You’d be forgiven if you saw today’s The Atlantic article “What’s In a Name? Everything.” and thought it was another Freakonomics-style piece about how passing along certain surnames to your children can inhibit their social mobility because we as Americans are presumptive and racist jerks.

Well, passing along certain surnames can inhibit social mobility, and we as Americans are often presumptive and racist jerks, but that’s not why these two items are necessarily connected—not according to UC-Davis economic historian Gregory Clark’s new research, anyway.

Gregory Clark’s new book The Son Also Rises: Surnames and the History of Social Mobility examines how wealth, status, and opportunity are passed down from parents to children, and how likely it is that a family—not an individual, but an entire family—is able to rise socially and economically over time.

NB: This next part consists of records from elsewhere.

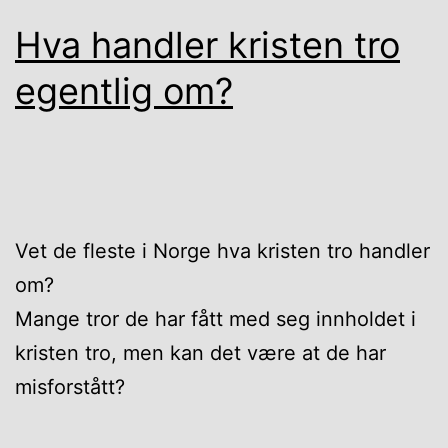
Hva handler kristen tro
egentlig om?
Vet de fleste i Norge hva kristen tro handler
om?
Mange tror de har fått med seg innholdet i
kristen tro, men kan det være at de har
misforstått?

Clark’s thesis is that social mobility is “a universal constant,” in that the rate in which a family moves socially is not affected by culture or history. He states that it takes 10 to 15 generations, or up to 400 years, for a family to move from one social class position to another.

Most importantly, as The Atlantic notes: “If mobility is constant, then the ability of social institutions to affect it must be negligible.”

There’s a lot to break down here. It is making me think of my own family, and how although standards of living have improved on the surface level, we’re still essentially in the same social class that we were maybe even 150 years ago. (So we’ve got 250 years to go until we’re RICH BABY RICH—that’s what that statistic means, right?)

The idea of social mobility being a family thing and not an individual thing is also ridiculously interesting; I’d like to read the book because I’m sure it has a lot of additional detail about social mobility through marriage, what happens to the one kid who becomes super-rich and/or super-famous and whether that single person affects the rest of the family including future generations, and how all of this ties in to the Freakonomics bit about HR managers making biased judgments based on a name written on a resume.

And then there’s the piece about “the ability of social institutions to affect mobility must be negligible,” which I can only follow up with but those social institutions are still important, if not crucial. We can’t stop working to provide people with opportunities simply because we’re providing micro-level solutions to a macro-level economic problem.

What do you all think? Have your families experienced changes in social mobility over generations?